Try it
Look below for the line with "3. Банковские карты" and the line with "如，我们可能需要从多个数据源获取数据，然后汇总结"; repeat exactly those two lines and all lines between them, but no pictures.
++++
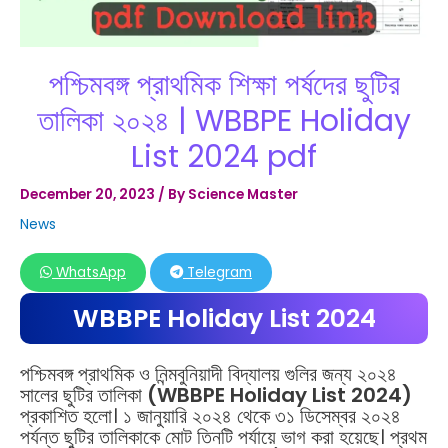
পশ্চিমবঙ্গ প্রাথমিক শিক্ষা পর্ষদের ছুটির
তালিকা ২০২৪ | WBBPE Holiday
List 2024 pdf
December 20, 2023
/ By
Science Master
News
WhatsApp
Telegram
WBBPE Holiday List 2024
পশ্চিমবঙ্গ প্রাথমিক ও নিন্মবুনিয়াদী বিদ্যালয় গুলির জন্য ২০২৪
সালের ছুটির তালিকা
(WBBPE Holiday List 2024)
প্রকাশিত হলো। ১ জানুয়ারি ২০২৪ থেকে ৩১ ডিসেম্বর ২০২৪
পর্যন্ত ছুটির তালিকাকে মোট তিনটি পর্যায়ে ভাগ করা হয়েছে। প্রথম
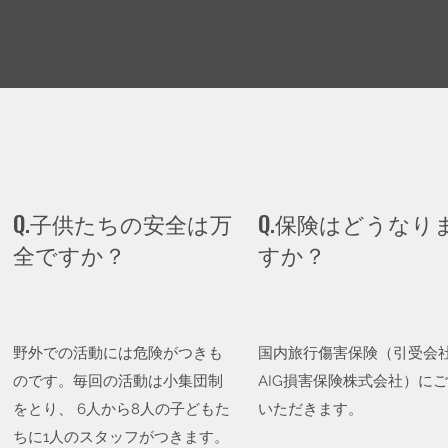
Q.子供たちの安全は万
Q.保険はどうなり
全ですか？
すか？
野外での活動には危険がつきも
国内旅行傷害保険（引受会
のです。毎回の活動は小集団制
AIG損害保険株式会社）に
をとり、 6人から8人の子どもた
いただきます。
ちに1人のスタッフがつきます。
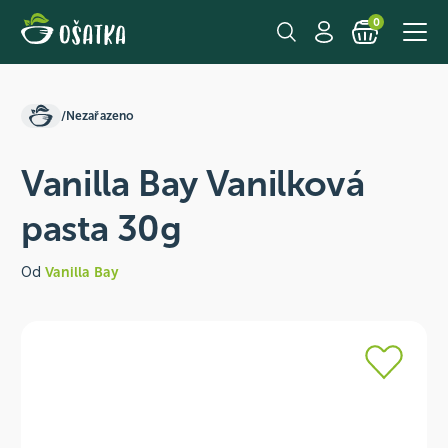
0
/
Nezařazeno
Vanilla Bay Vanilková
pasta 30g
Od
Vanilla Bay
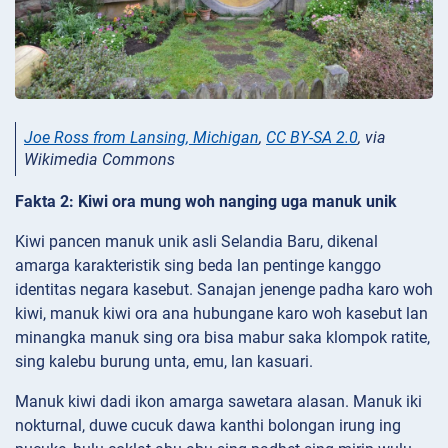
Joe Ross from Lansing, Michigan
,
CC BY-SA 2.0
, via
Wikimedia Commons
Fakta 2: Kiwi ora mung woh nanging uga manuk unik
Kiwi pancen manuk unik asli Selandia Baru, dikenal
amarga karakteristik sing beda lan pentinge kanggo
identitas negara kasebut. Sanajan jenenge padha karo woh
kiwi, manuk kiwi ora ana hubungane karo woh kasebut lan
minangka manuk sing ora bisa mabur saka klompok ratite,
sing kalebu burung unta, emu, lan kasuari.
Manuk kiwi dadi ikon amarga sawetara alasan. Manuk iki
nokturnal, duwe cucuk dawa kanthi bolongan irung ing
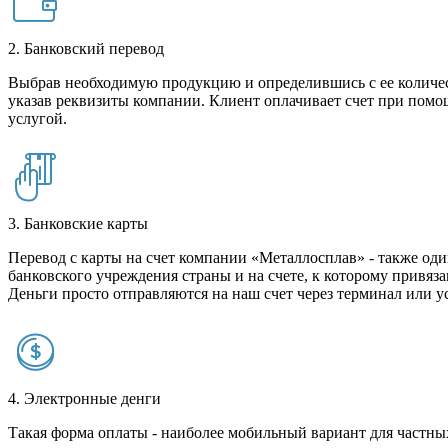
2. Банковский перевод
Выбрав необходимую продукцию и определившись с ее количест
указав реквизиты компании. Клиент оплачивает счет при помо
услугой.
3. Банковские карты
Перевод с карты на счет компании «Металлосплав» - также оди
банковского учреждения страны и на счете, к которому привяза
Деньги просто отправляются на наш счет через терминал или у
4. Электронные денги
Такая форма оплаты - наиболее мобильный вариант для частных 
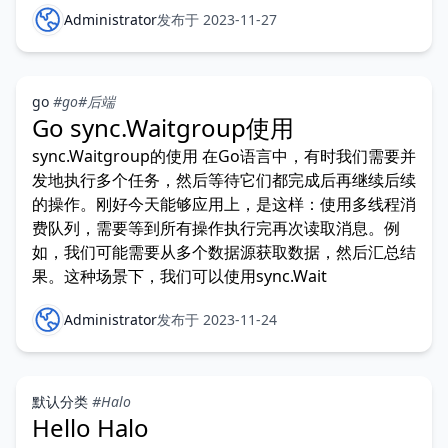
锁或同
Administrator
发布于 2023-11-27
go
#go
#后端
Go sync.Waitgroup使用
sync.Waitgroup的使用 在Go语言中，有时我们需要并
发地执行多个任务，然后等待它们都完成后再继续后续
的操作。刚好今天能够应用上，是这样：使用多线程消
费队列，需要等到所有操作执行完再次读取消息。例
如，我们可能需要从多个数据源获取数据，然后汇总结
果。这种场景下，我们可以使用sync.Wait
Administrator
发布于 2023-11-24
默认分类
#Halo
Hello Halo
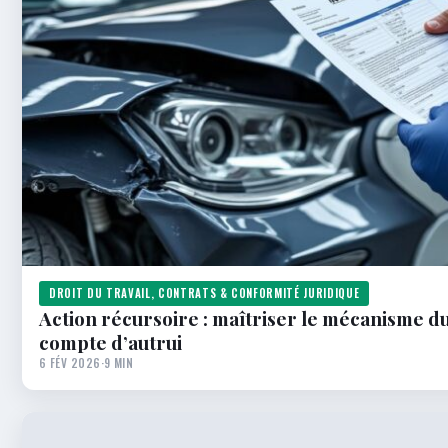
DROIT DU TRAVAIL, CONTRATS & CONFORMITÉ JURIDIQUE
Action récursoire : maîtriser le mécanisme d
compte d’autrui
6 FÉV 2026
·
9 MIN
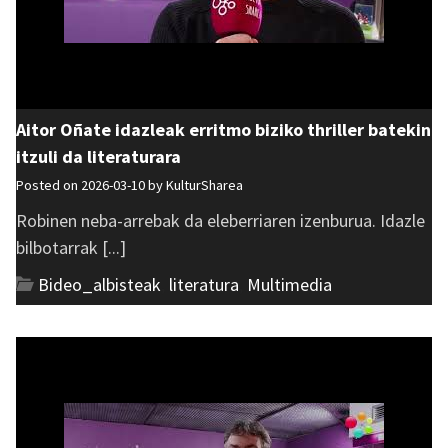
Aitor Oñate idazleak erritmo biziko thriller batekin
itzuli da literaturara
Posted on 2026-03-10 by
KulturSharea
Robinen neba-arrebak da eleberriaren izenburua. Idazle
bilbotarrak [...]
Bideo_albisteak
,
literatura
,
Multimedia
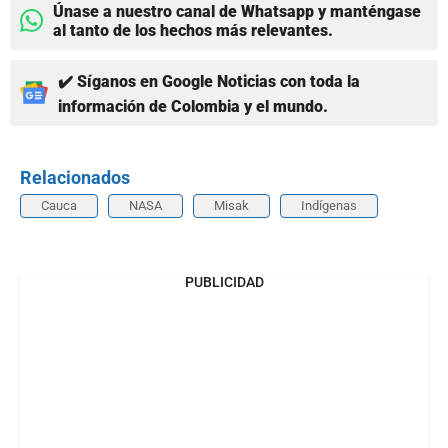
Únase a nuestro canal de Whatsapp y manténgase
al tanto de los hechos más relevantes.
✔️ Síganos en Google Noticias con toda la
información de Colombia y el mundo.
Relacionados
Cauca
NASA
Misak
Indígenas
PUBLICIDAD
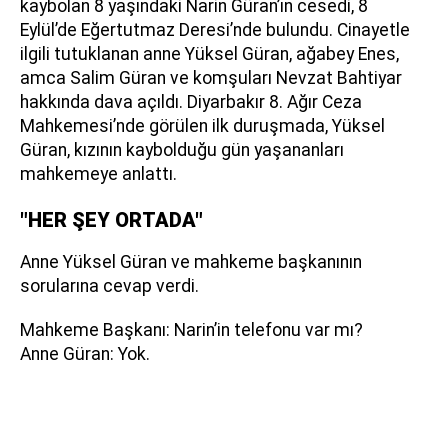
kaybolan 8 yaşındaki Narin Güran’ın cesedi, 8
Eylül’de Eğertutmaz Deresi’nde bulundu. Cinayetle
ilgili tutuklanan anne Yüksel Güran, ağabey Enes,
amca Salim Güran ve komşuları Nevzat Bahtiyar
hakkında dava açıldı. Diyarbakır 8. Ağır Ceza
Mahkemesi’nde görülen ilk duruşmada, Yüksel
Güran, kızının kaybolduğu gün yaşananları
mahkemeye anlattı.
"HER ŞEY ORTADA"
Anne Yüksel Güran ve mahkeme başkanının
sorularına cevap verdi.
Mahkeme Başkanı: Narin’in telefonu var mı?
Anne Güran: Yok.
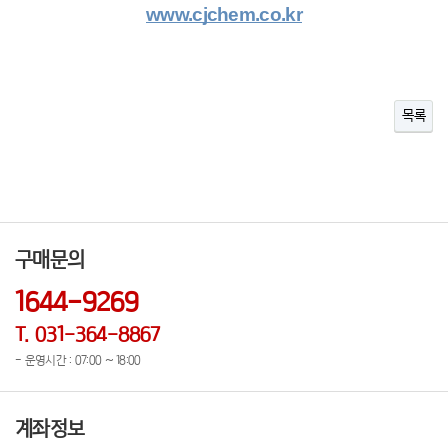
www.cjchem.co.kr
목록
구매문의
1644-9269
T. 031-364-8867
- 운영시간 : 07:00 ~ 18:00
계좌정보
++++
Your response
3. Банковские карты
Перевод с карты на счет компании «Металлосплав» - также оди
банковского учреждения страны и на счете, к которому привяза
Деньги просто отправляются на наш счет через терминал или у
4. Электронные денги
Такая форма оплаты - наиболее мобильный вариант для частных 
锁或同
Administrator
发布于 2023-11-27
go
#go
#后端
Go sync.Waitgroup使用
sync.Waitgroup的使用 在Go语言中，有时我们需要并
发地执行多个任务，然后等待它们都完成后再继续后续
的操作。刚好今天能够应用上，是这样：使用多线程消
费队列，需要等到所有操作执行完再次读取消息。例
如，我们可能需要从多个数据源获取数据，然后汇总结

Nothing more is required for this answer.